Denn auch wenn ich solche Personen bewundere und oftmals davon träume, so wie sie zu sein, bleibt ein Effekt aus, der etwas zu einer wirklichen Veränderung beitragen würde. Somit haben diese „Vorbilder“ ihren Zweck verfehlt. Bewusster denn je ist mir diese Tatsache vor einigen Wochen geworden. Erst im Nachhinein habe ich erkannt, dass eine bestimmte Begegnung mir aus dem Nichts ein Vorbild lieferte. Es hat weder meine Sicht auf die Welt verändert, noch mir WhatsApp-Status-reife Aussagen an den Kopf geworfen. Im Gegenteil. Mir hat ein durch und durch gewöhnlicher Mensch zutiefst imponiert.
Zu dieser Begegnung kam es recht zufällig. Ich musste für ein Schulprojekt eine Besorgung machen, auf die ich keine Lust hatte, und musste in ein Geschäft, in das ich nie freiwillig gehen würde. Als ich es betrat, kam es zu eben jener Begegnung, die mich für lange Zeit nicht mehr los ließ. Das kleine Geschäft war leer, unordentlich und nicht sonderlich einladend. Als der Geschäftsinhaber und offensichtlich alleinige Mitarbeiter nach gefühlten drei Minuten hustend durch eine Hintertür in den Verkaufsraum stolperte, ahnte ich noch nichts davon, was nun folgen würde. Vor mir stand ein überdurchschnittlich großer, in die Jahre gekommener Mann.
Seine gräulichen Locken hatte er zu einem Zopf zurückgebunden und das Shirt, das über seinen beachtlichen Wohlstandsbauch spannte, war von seiner Arbeit verschmutzt. Kurzum, es gab auf den ersten Blick nichts, was ihn und mich hätte verbinden können. Und dennoch kam es, wie genau weiß ich nicht mehr, zu einem anfangs noch recht oberflächlichem Gespräch. Schnell wurde mir klar, dass dieser Mann mehr zu erzählen hat, als ich es vermutete. Ich habe das Geschäft nach geschlagenen zweieinhalb Stunden verlassen. Wir sprachen über Politik, Gott, das Wetter und das Reisen. Und dieser Mann, von dem ich mich anfangs nur widerwillig in ein Gespräch verwickeln ließ, wurde innerhalb dieser Zeit zu einem wahren Vorbild.
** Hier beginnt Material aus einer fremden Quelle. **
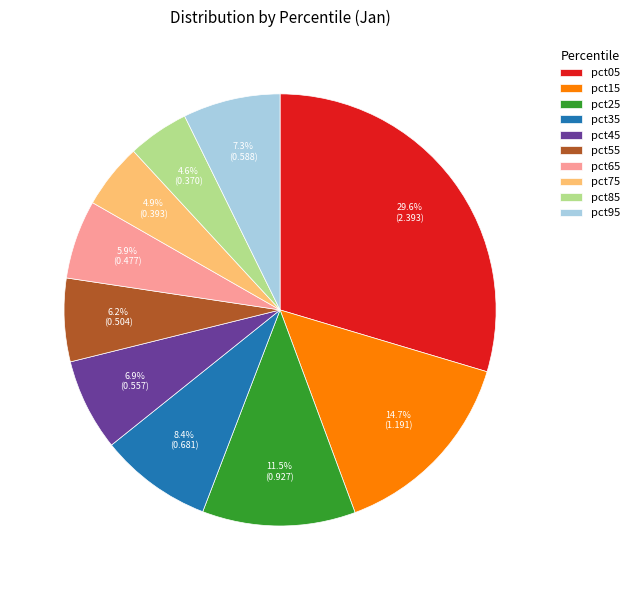

How many slices are in this pie chart?

10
Dieser in die Jahre gekommene, auf den ersten Blick nicht sonderlich sympathisch wirkende Typ, hatte mir so unglaublich viel beizubringen. Er erzählte mir von seinem zweimal abgebrochenen Philosophiestudium, seinen Reisen in die Staaten, seinen politischen Auffassungen und seinen philosophischen Thesen. Manchmal musste ich schmunzeln, wenn er ins Schwärmen geriet und merkte, wie es ihm gut tat, einfach drauf los zu reden. In so kurzer Zeit hatten wir mehrere Meinungsverschiedenheiten, bis sich das Gespräch immer wieder in eine andere Richtung wand. Und doch konnte ich einige Dinge mitnehmen, die mich bis heute beschäftigen. Er sprach vom „Pathologisieren des Andersartigen“, also dem Krankerklären des Fremden, das eine urmenschliche Eigenschaft sei. Seine Lösung: „Friedensattentate“.
„Gehen Sie doch einfach mal zu einem Polizisten, schütteln Sie ihm die Hand, sagen Danke und gehen. Glauben Sie mir, solche überraschenden Momente können wahre Kettenreaktionen auslösen.“ Noch habe ich diesen Ratschlag nicht befolgt. Aber ich habe mich dabei erwischt, auf andere für sie überraschend freundlich zu wirken. Und mich über die Reaktionen gefreut.
Dieser Mann wurde innerhalb zweieinhalb Stunden zu einem Vorbild für mich. Und eben nicht zu einem „Lebe deinen Traum“-Vorbild. Er ist mir ein Vorbild geworden, das mir in dieser kurzen Zeit vorlebte, wie einfach manche Dinge sein können. Und mich zum Ausprobieren inspirierte. Und damit war er um so einiges erfolgreicher, als die ausgelutschten Phrasen der großen Stars. Er wurde mir zu einem wahren Alltagsvorbild.